───── TEXTO DO DOCUMENTO ─────

No segundo semestre de 1993, Alain Badiou ― ex-membro do PCF(a), professor da Universidade de Vincennes-St. Denis e do Collège International de Philosophie, atual responsável pela coleção L'Ordre Philosophique das Éditions du Seuil ― fez um ciclo de onze conferências em várias cidades do Brasil. A Relume-Dumará(b) resolveu editá-las em livro, apresentando um canal de acesso didático e abrangente às idéias contidas em seus últimos trabalhos: L'être et l'Événement, L'éthique e Conditions.
Diz-se que se trata de um "pensamento verdadeiramente único na atualidade". Cabe indagar: onde e até que ponto semelhante afirmativa encontra sustentação? Ao expor a "situação da filosofia no mundo contemporâneo", Badiou descarta o marxismo e a psicanálise sob o argumento de que não seriam "verdadeiras tendências filosóficas". Lacan, de fato, já o tinha declarado. Mas como eliminar, em uma frase lacônica ("o marxismo evidentemente esgotou sua capacidade filosófica"), o debate complexo e, para o próprio percurso de Badiou, irrecusável, sobre o conteúdo e o sentido da obra de Marx?
Eis o decreto que permite um novo ponto de partida no que o autor chama de "herança principal": "a de Heidegger, de um lado, e a de Carnap e Quine de outro". O seu esforço caminha na direção de conservar "o que a hermenêutica pôde dizer de admirável sobre o sentido da existência, sobre o tempo ou sobre o poema" e "o que a filosofia analítica pôde dizer de admirável sobre a linguagem, sobre a lógica e sobre a ciência." Mas um projeto intelectual transparece: "É preciso ir além da filosofia hermenêutica e além da analítica." Assim, a intenção de buscar uma novidade percorre os mais diversos campos de pensamento ― estética, poesia, matemática, psicanálise, política ― nos quais os desejos do universal e do risco acabam exigindo uma certa reserva em relação, respectivamente, ao irracionalismo contemporâneo e ao positivismo lógico.
Surge, de início, um problema. Badiou reivindica "que a filosofia seja uma filosofia do evento". Que "toda verdade" dependa "do acaso de um evento", seja "uma espécie de buraco no saber", suscetível de ser pensada mas nunca conhecida, cujo processo apenas "se deixa verdadeiramente pensar [...] com meios poéticos" avessos ao "juízo" e distinto, à maneira de Heidegger, do "conhecimento ou ciência", defina-se como novidade ancorada em um "suplemento" sempre "entregue ao acaso" e portanto "imprevisível", de tal modo que interromperia a repetição. O sujeito seria por definição antiteleológico: algo "que fixa um evento indecidível", isto é, "um enunciado em forma de aposta", que apenas residiria na aventura assumida. Seria, em suma, "o ato local de uma verdade", um "fragmento de acaso" que jamais se "pode saber".

───── EXTRATOS DA LISTAGEM ─────

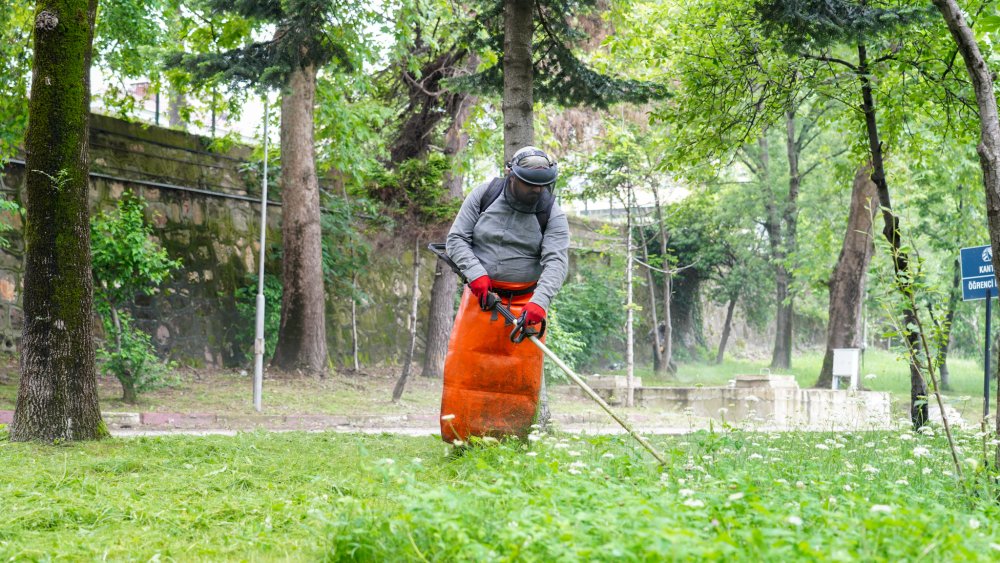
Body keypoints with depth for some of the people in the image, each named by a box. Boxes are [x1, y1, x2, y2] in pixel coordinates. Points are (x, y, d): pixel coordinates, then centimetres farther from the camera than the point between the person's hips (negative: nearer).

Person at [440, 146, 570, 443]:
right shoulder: (483, 195, -3)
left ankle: (512, 439, 3)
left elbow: (556, 262, -16)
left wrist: (539, 303, -32)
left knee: (522, 374, -6)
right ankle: (458, 438, 3)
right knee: (463, 362, -5)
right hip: (481, 295, 1)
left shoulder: (552, 213, -6)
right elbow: (456, 238, -1)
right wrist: (476, 274, -18)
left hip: (526, 299, -1)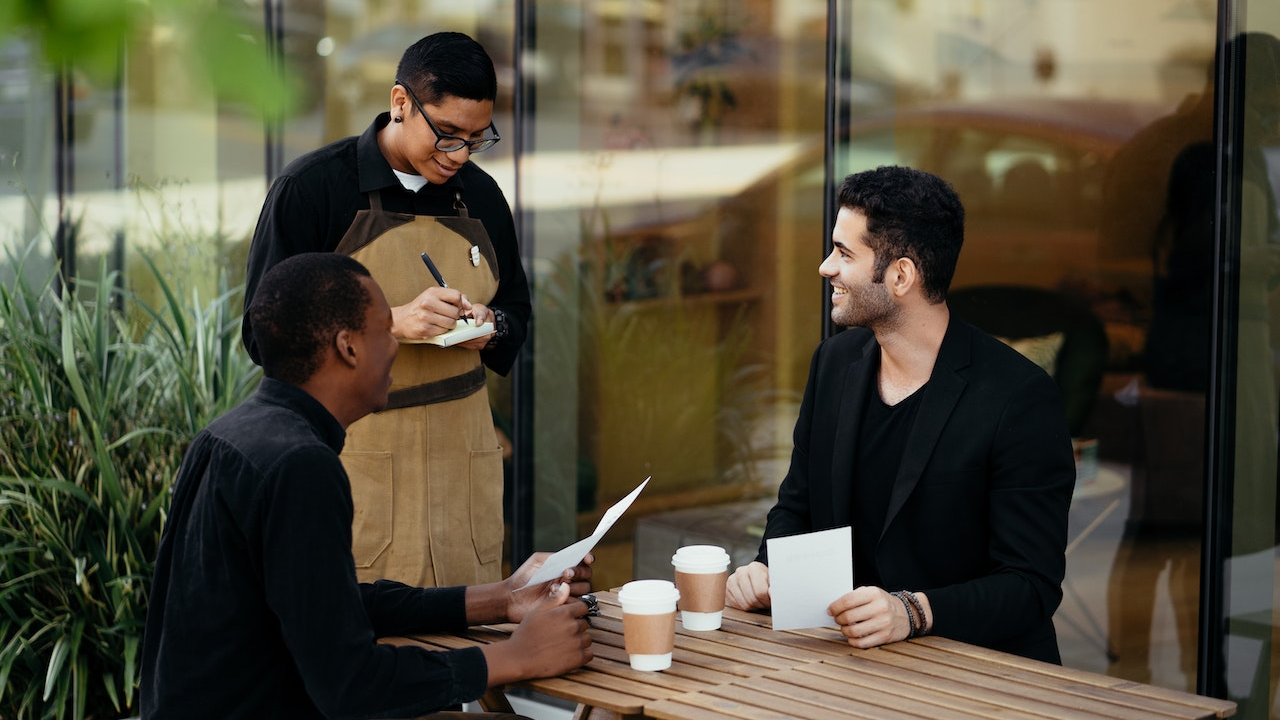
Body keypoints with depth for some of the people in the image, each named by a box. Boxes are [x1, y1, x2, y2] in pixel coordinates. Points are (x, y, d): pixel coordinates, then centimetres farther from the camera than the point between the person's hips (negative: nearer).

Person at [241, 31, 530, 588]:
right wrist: (392, 322, -19)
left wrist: (491, 327, -2)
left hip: (463, 457, 5)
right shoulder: (310, 187, -6)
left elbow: (516, 309, 23)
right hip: (356, 461, -4)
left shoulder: (480, 196, 11)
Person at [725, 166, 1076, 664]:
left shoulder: (1020, 396, -15)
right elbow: (796, 505, 17)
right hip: (844, 656, 7)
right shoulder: (836, 361, 6)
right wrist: (767, 569, -5)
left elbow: (1032, 585, -16)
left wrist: (911, 612, -31)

─────

**INSTRUÇÕES DE TRABALHO**
A - Segundo o texto sobre as conferências de Badiou no Brasil, quantas conferências ele fez no país no segundo semestre de 1993?
B - Prossiga o texto sobre as conferências de Badiou no Brasil a partir da última frase apresentada.

**RESPOSTAS POR ITEM**
A - Onze conferências.

B -
Assim, o âmbito filosófico do autor tem algo a ver com a crítica pós-nietzschiana de Heidegger à metafísica, que na Europa é a referência da esquizo-visão pós-moderna. Existe inclusive uma identidade assumida com Gilles Deleuze e Stanley Cavell no que diz respeito ao pensamento centrado na invenção de quadros conceituais. Contudo, sabe-se que tal postura é, via de regra, hostil à "metafísica". Como então entender a inflexão neoplatônica de Badiou no terreno das matemáticas, que as toma como uma forma de pensamento apenas capaz de tangenciar "o ser nela mesma"? Que nega qualquer "distinção" entre "sujeito cognoscitivo e 'objeto' conhecido", como se fosse desprovida de "pertinência"? Que, no esforço anti-aristotélico, prescreve uma ontologia da repugnância aos parâmetros exteriores ao pensamento, bem como à toda hipótese de continuidade e construtibilidade? Que identifica, de maneira mecânica e absoluta, o pensar e o ser no âmbito de uma primazia inconteste do acaso e do subjetivo?
Vê-se a celebração unilateral e paroxísmica de um dos termos do binômio moderno assinalado por Baudelaire: "o transitório, o fugidio, o contingente". E o que teria sido feito da outra "metade", indescartável? Onde achar "o eterno e o imutável"? Para o autor, apenas na imortalidade advinda de uma excedência do sujeito e na infinitude da verdade inconhecível. Sobra uma hipertrofia intuicionista e formalista que reproduz os contornos da crise cultural contemporânea. Talvez o elo buscado entre Platão e a pós-modernidade tenha encontrado um jeito de se impor nos meandros da concepção de sujeito como "fragmento do acaso", cujo ato "in-diferente" consiste tão somente na "pura escolha entre dois indiscerníveis". Eis onde o subjetivismo se afirma e, ao mesmo tempo, encontra o limite para se admitir finito. É neste momento que o próprio sujeito abdica de ser uma decisão do pensamento e transita para o féretro do Homem real.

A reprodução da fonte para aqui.